__Work required__
All of the records must come back exactly. Please repeat them in full.

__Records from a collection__
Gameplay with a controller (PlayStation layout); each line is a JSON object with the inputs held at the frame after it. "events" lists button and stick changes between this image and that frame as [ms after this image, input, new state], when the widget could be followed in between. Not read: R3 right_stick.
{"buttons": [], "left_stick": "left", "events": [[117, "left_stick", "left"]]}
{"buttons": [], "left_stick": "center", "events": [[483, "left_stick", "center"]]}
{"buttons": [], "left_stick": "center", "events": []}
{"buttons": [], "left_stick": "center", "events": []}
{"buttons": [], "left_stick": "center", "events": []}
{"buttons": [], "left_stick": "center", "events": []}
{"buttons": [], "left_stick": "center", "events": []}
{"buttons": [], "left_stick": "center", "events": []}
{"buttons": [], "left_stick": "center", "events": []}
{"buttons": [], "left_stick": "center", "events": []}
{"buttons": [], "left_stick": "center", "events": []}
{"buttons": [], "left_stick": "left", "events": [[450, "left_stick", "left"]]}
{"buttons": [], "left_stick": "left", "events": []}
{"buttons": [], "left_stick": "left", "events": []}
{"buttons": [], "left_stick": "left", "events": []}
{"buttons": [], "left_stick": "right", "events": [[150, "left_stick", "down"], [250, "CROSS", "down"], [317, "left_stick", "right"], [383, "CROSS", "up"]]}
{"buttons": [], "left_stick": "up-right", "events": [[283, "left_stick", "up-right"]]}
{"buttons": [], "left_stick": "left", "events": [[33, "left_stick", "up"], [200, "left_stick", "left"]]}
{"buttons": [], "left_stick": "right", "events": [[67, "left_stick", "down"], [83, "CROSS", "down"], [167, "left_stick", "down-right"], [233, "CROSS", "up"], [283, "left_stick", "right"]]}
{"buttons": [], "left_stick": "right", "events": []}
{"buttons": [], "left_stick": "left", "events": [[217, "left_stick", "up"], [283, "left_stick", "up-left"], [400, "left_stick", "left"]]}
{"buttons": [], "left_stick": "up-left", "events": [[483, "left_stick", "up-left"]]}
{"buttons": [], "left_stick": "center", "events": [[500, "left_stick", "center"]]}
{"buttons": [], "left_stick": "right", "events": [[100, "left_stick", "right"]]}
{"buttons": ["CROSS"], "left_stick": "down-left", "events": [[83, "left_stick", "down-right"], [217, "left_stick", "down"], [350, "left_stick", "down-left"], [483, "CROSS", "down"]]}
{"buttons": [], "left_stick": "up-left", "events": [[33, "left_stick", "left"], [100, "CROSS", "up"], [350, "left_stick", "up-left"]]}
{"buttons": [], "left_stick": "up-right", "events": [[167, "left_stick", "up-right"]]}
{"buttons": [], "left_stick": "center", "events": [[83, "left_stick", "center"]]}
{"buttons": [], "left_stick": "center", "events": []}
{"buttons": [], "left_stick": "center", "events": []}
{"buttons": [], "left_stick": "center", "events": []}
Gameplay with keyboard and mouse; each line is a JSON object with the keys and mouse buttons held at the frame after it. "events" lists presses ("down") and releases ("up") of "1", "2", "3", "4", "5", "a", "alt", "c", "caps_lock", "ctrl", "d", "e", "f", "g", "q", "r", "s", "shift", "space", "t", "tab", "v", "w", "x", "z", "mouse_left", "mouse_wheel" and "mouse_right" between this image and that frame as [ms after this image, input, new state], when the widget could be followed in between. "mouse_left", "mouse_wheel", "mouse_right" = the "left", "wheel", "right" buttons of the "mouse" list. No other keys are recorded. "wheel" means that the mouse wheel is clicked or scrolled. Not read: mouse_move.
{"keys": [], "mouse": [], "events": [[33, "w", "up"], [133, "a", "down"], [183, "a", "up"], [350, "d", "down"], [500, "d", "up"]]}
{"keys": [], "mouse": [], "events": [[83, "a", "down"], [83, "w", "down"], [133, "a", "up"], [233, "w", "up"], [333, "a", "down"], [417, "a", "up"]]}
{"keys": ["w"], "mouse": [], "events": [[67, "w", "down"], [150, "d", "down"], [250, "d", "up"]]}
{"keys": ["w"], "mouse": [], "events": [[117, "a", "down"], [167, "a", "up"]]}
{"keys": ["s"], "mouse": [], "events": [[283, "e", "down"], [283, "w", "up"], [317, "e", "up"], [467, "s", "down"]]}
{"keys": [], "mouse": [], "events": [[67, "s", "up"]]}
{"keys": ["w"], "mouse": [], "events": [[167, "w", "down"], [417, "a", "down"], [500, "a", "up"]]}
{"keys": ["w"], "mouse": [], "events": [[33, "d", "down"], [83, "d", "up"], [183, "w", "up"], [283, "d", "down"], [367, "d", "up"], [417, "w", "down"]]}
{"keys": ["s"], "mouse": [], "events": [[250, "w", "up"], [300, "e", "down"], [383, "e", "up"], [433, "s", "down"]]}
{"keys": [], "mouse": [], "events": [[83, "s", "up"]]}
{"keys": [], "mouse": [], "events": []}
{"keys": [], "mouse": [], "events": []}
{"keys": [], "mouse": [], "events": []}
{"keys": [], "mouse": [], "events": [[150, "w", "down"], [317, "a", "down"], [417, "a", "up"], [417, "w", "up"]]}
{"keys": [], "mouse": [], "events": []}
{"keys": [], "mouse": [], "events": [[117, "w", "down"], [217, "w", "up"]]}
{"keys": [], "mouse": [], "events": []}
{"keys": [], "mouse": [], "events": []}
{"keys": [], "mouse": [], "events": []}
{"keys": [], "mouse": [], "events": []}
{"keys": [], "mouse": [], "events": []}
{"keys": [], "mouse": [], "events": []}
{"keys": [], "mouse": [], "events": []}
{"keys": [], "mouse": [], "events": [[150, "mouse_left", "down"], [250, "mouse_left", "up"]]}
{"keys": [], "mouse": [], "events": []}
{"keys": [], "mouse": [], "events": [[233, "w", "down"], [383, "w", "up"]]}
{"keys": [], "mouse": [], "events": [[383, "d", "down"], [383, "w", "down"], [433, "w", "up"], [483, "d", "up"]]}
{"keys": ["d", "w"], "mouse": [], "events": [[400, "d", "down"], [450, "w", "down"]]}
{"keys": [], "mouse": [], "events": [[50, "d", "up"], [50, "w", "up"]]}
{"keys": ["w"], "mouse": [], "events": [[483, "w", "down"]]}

__Final answer__
Gameplay with a controller (PlayStation layout); each line is a JSON object with the inputs held at the frame after it. "events" lists button and stick changes between this image and that frame as [ms after this image, input, new state], when the widget could be followed in between. Not read: R3 right_stick.
{"buttons": [], "left_stick": "left", "events": [[117, "left_stick", "left"]]}
{"buttons": [], "left_stick": "center", "events": [[483, "left_stick", "center"]]}
{"buttons": [], "left_stick": "center", "events": []}
{"buttons": [], "left_stick": "center", "events": []}
{"buttons": [], "left_stick": "center", "events": []}
{"buttons": [], "left_stick": "center", "events": []}
{"buttons": [], "left_stick": "center", "events": []}
{"buttons": [], "left_stick": "center", "events": []}
{"buttons": [], "left_stick": "center", "events": []}
{"buttons": [], "left_stick": "center", "events": []}
{"buttons": [], "left_stick": "center", "events": []}
{"buttons": [], "left_stick": "left", "events": [[450, "left_stick", "left"]]}
{"buttons": [], "left_stick": "left", "events": []}
{"buttons": [], "left_stick": "left", "events": []}
{"buttons": [], "left_stick": "left", "events": []}
{"buttons": [], "left_stick": "right", "events": [[150, "left_stick", "down"], [250, "CROSS", "down"], [317, "left_stick", "right"], [383, "CROSS", "up"]]}
{"buttons": [], "left_stick": "up-right", "events": [[283, "left_stick", "up-right"]]}
{"buttons": [], "left_stick": "left", "events": [[33, "left_stick", "up"], [200, "left_stick", "left"]]}
{"buttons": [], "left_stick": "right", "events": [[67, "left_stick", "down"], [83, "CROSS", "down"], [167, "left_stick", "down-right"], [233, "CROSS", "up"], [283, "left_stick", "right"]]}
{"buttons": [], "left_stick": "right", "events": []}
{"buttons": [], "left_stick": "left", "events": [[217, "left_stick", "up"], [283, "left_stick", "up-left"], [400, "left_stick", "left"]]}
{"buttons": [], "left_stick": "up-left", "events": [[483, "left_stick", "up-left"]]}
{"buttons": [], "left_stick": "center", "events": [[500, "left_stick", "center"]]}
{"buttons": [], "left_stick": "right", "events": [[100, "left_stick", "right"]]}
{"buttons": ["CROSS"], "left_stick": "down-left", "events": [[83, "left_stick", "down-right"], [217, "left_stick", "down"], [350, "left_stick", "down-left"], [483, "CROSS", "down"]]}
{"buttons": [], "left_stick": "up-left", "events": [[33, "left_stick", "left"], [100, "CROSS", "up"], [350, "left_stick", "up-left"]]}
{"buttons": [], "left_stick": "up-right", "events": [[167, "left_stick", "up-right"]]}
{"buttons": [], "left_stick": "center", "events": [[83, "left_stick", "center"]]}
{"buttons": [], "left_stick": "center", "events": []}
{"buttons": [], "left_stick": "center", "events": []}
{"buttons": [], "left_stick": "center", "events": []}
Gameplay with keyboard and mouse; each line is a JSON object with the keys and mouse buttons held at the frame after it. "events" lists presses ("down") and releases ("up") of "1", "2", "3", "4", "5", "a", "alt", "c", "caps_lock", "ctrl", "d", "e", "f", "g", "q", "r", "s", "shift", "space", "t", "tab", "v", "w", "x", "z", "mouse_left", "mouse_wheel" and "mouse_right" between this image and that frame as [ms after this image, input, new state], when the widget could be followed in between. "mouse_left", "mouse_wheel", "mouse_right" = the "left", "wheel", "right" buttons of the "mouse" list. No other keys are recorded. "wheel" means that the mouse wheel is clicked or scrolled. Not read: mouse_move.
{"keys": [], "mouse": [], "events": [[33, "w", "up"], [133, "a", "down"], [183, "a", "up"], [350, "d", "down"], [500, "d", "up"]]}
{"keys": [], "mouse": [], "events": [[83, "a", "down"], [83, "w", "down"], [133, "a", "up"], [233, "w", "up"], [333, "a", "down"], [417, "a", "up"]]}
{"keys": ["w"], "mouse": [], "events": [[67, "w", "down"], [150, "d", "down"], [250, "d", "up"]]}
{"keys": ["w"], "mouse": [], "events": [[117, "a", "down"], [167, "a", "up"]]}
{"keys": ["s"], "mouse": [], "events": [[283, "e", "down"], [283, "w", "up"], [317, "e", "up"], [467, "s", "down"]]}
{"keys": [], "mouse": [], "events": [[67, "s", "up"]]}
{"keys": ["w"], "mouse": [], "events": [[167, "w", "down"], [417, "a", "down"], [500, "a", "up"]]}
{"keys": ["w"], "mouse": [], "events": [[33, "d", "down"], [83, "d", "up"], [183, "w", "up"], [283, "d", "down"], [367, "d", "up"], [417, "w", "down"]]}
{"keys": ["s"], "mouse": [], "events": [[250, "w", "up"], [300, "e", "down"], [383, "e", "up"], [433, "s", "down"]]}
{"keys": [], "mouse": [], "events": [[83, "s", "up"]]}
{"keys": [], "mouse": [], "events": []}
{"keys": [], "mouse": [], "events": []}
{"keys": [], "mouse": [], "events": []}
{"keys": [], "mouse": [], "events": [[150, "w", "down"], [317, "a", "down"], [417, "a", "up"], [417, "w", "up"]]}
{"keys": [], "mouse": [], "events": []}
{"keys": [], "mouse": [], "events": [[117, "w", "down"], [217, "w", "up"]]}
{"keys": [], "mouse": [], "events": []}
{"keys": [], "mouse": [], "events": []}
{"keys": [], "mouse": [], "events": []}
{"keys": [], "mouse": [], "events": []}
{"keys": [], "mouse": [], "events": []}
{"keys": [], "mouse": [], "events": []}
{"keys": [], "mouse": [], "events": []}
{"keys": [], "mouse": [], "events": [[150, "mouse_left", "down"], [250, "mouse_left", "up"]]}
{"keys": [], "mouse": [], "events": []}
{"keys": [], "mouse": [], "events": [[233, "w", "down"], [383, "w", "up"]]}
{"keys": [], "mouse": [], "events": [[383, "d", "down"], [383, "w", "down"], [433, "w", "up"], [483, "d", "up"]]}
{"keys": ["d", "w"], "mouse": [], "events": [[400, "d", "down"], [450, "w", "down"]]}
{"keys": [], "mouse": [], "events": [[50, "d", "up"], [50, "w", "up"]]}
{"keys": ["w"], "mouse": [], "events": [[483, "w", "down"]]}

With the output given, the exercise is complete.